Introduction
In this blog, we are going to discuss one of the major tasks of Natural language processing i.e., Named Entity Recognition.
As the name suggests, it helps in recognizing entity type from text i.e., detecting if an organization presents and what is the name of an organization, etc.
Generally, we deal with some basic 5-7 entities such as organization, person, time, date, number, money, etc.
NER (Named Entity recognition)
To create a NER for a basic or custom entity, you will definitely need a ton of labeled datasets.
There could be different labeling methods like Stanford NER uses IOB encoding, spacy uses the start index and end index format.
We have a number of pre-built NER models, readily available such as Stanford Core NLP, Spacy, Allennlp, etc.
Today we will see how to train our own custom model in order to get some idea of how these prebuilt NER models are built.
To train a custom model i.e., for some new entities you need to annotate the data.
Implementation in Python development
The data set used is medical data. You can find the dataset here:
https://www.dropbox.com/s/ef5g11fdq7igi74/hackathon_disease_extraction.zip?dl=0
Requirements of libraries:
- 1. Pandas
- 2. Numpy
- 3. Keras
- 4. Tensorflow
- 5. Unicodedata
- 6. Keras-contrib for CRF
You can choose your architecture, that is, you can add more layers. You can also use hyperparameter tuning.
## Importing all required packages
import pandas as pd
import numpy as np
from keras.preprocessing.sequence import pad_sequences
from keras.utils import to_categorical
from keras_contrib.layers import CRF
from keras.layers import TimeDistributed, Dropout
from keras.models import Model, Input
from keras.layers import LSTM, Embedding, Dense
import unicodedata
## Loading data
train_data = pd.read_csv("./data/input/train.csv")
test_data = pd.read_csv("./data/input/test.csv")

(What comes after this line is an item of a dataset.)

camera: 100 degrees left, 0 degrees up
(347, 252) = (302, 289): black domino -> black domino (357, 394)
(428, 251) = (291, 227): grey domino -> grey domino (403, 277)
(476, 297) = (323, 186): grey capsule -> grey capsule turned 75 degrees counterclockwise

##-------------------------------------- Data Analysis ----------------------------------- ##
print("Training data summarization\n:",train_data.nunique())
## Getting the list of words
words = list(set(train_data["Word"].append(test_data["Word"]).values))

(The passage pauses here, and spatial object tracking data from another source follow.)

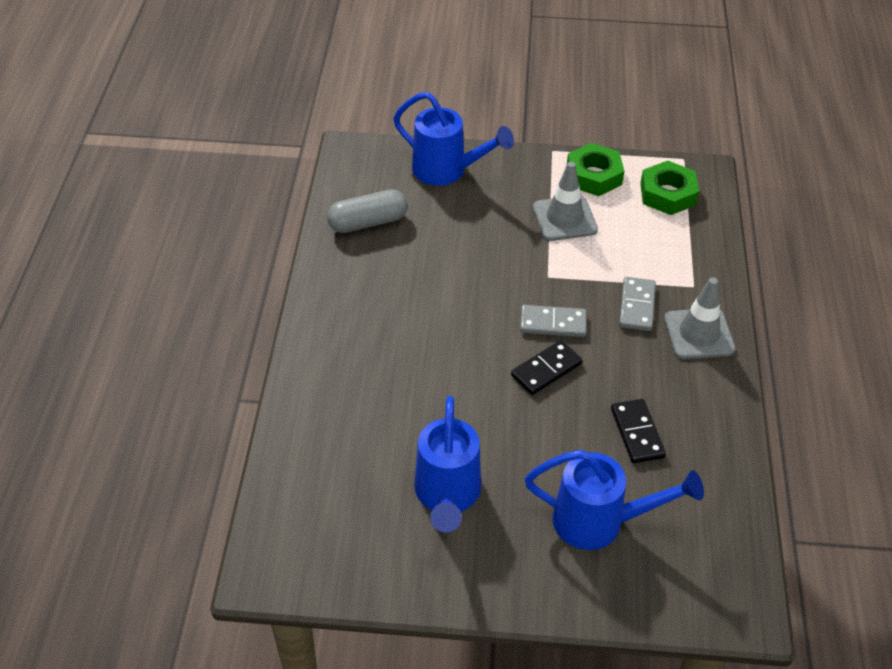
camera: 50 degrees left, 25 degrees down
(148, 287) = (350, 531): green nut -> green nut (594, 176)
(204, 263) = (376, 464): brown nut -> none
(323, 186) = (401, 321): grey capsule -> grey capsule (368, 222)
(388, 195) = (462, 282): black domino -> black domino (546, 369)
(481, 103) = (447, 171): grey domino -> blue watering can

## Creating the vocabulary
## Converting into ascii form
words = [unicodedata.normalize('NFKD', str(w)).encode('ascii','ignore') for w in words]
n_words = len(words)
## Creating the list of tags
tags = list(set(train_data["tag"].values))
n_tags = len(tags)
## Converting into index and map with words and tag in order to refer for future.
word_idx = {word:index for index, word in enumerate(words)}
tag_idx = {tag:index for index, tag in enumerate(tags)}
##------------------------------------ Preparing the dataset --------------------------------------------##
word_tag_func = lambda s: [(word,tag) for word, tag in zip(s["Word"].values, s["tag"].values)]
grouped_word_tag = train_data.groupby("Sent_ID").apply(word_tag_func)
sentences = [s for s in grouped_word_tag]
word_tag_func = lambda s: [word for word in s["Word"].values]
grouped_word = test_data.groupby("Sent_ID").apply(word_tag_func )
test_sentences = [s for s in grouped_word]
##------------------------------- Preparing data for modelling ----------------------------##
X_train = [[word_idx[unicodedata.normalize('NFKD', str(w[0])).
encode('ascii','ignore')] for w in s]for s in sentences]
## Preparing input training data
X_train = pad_sequences(sequences= X_train, maxlen=180, padding='post')
print(len(X_train))
X_test = [[word_idx[unicodedata.normalize('NFKD', str(w)).
encode('ascii','ignore')] for w in s] for s in test_sentences]
## Preparing input test data
X_test = pad_sequences(sequences= X_test, maxlen= 180, padding='post')
## Preparing output training data
y_train = [[tag_idx[w[1]] for w in s] for s in sentences]
y_train = pad_sequences(sequences=y_train, maxlen=180, padding= 'post', value= tag_idx["O"])
y_train = [to_categorical(i, num_classes=n_tags) for i in y]
Y_train = np.array(y_train)
##------------------------------------------------ Model Creation -----------------------------------------------##
input = Input(shape=(180,))
model = Embedding(input_dim= n_words, output_dim=180, input_length=180)(input)
model = Dropout(0.1)(model)
model = LSTM(units=150, return_sequences=True, recurrent_dropout=0.1)(model)
model = TimeDistributed(Dense(n_tags, activation="relu"))(model)
crf_model = CRF(n_tags+1)
output = crf_model(model) # output
model = Model(input, output)
model.compile(optimizer='adam', loss='categorical_crossentropy', metrics=['accuracy'])
print(model.summary)
fitted_model = model.fit(X_train, y_train, batch_size= 48, epochs= 5, verbose=1)
print(fitted_model)
Conclusion
We have seen a Python Development Company India describe how to create our NER model for some basic entities. You can add on more entities for the custom NER model.
There are some commonalities in the above program, the rest you can modify the architecture of the model according to your needs.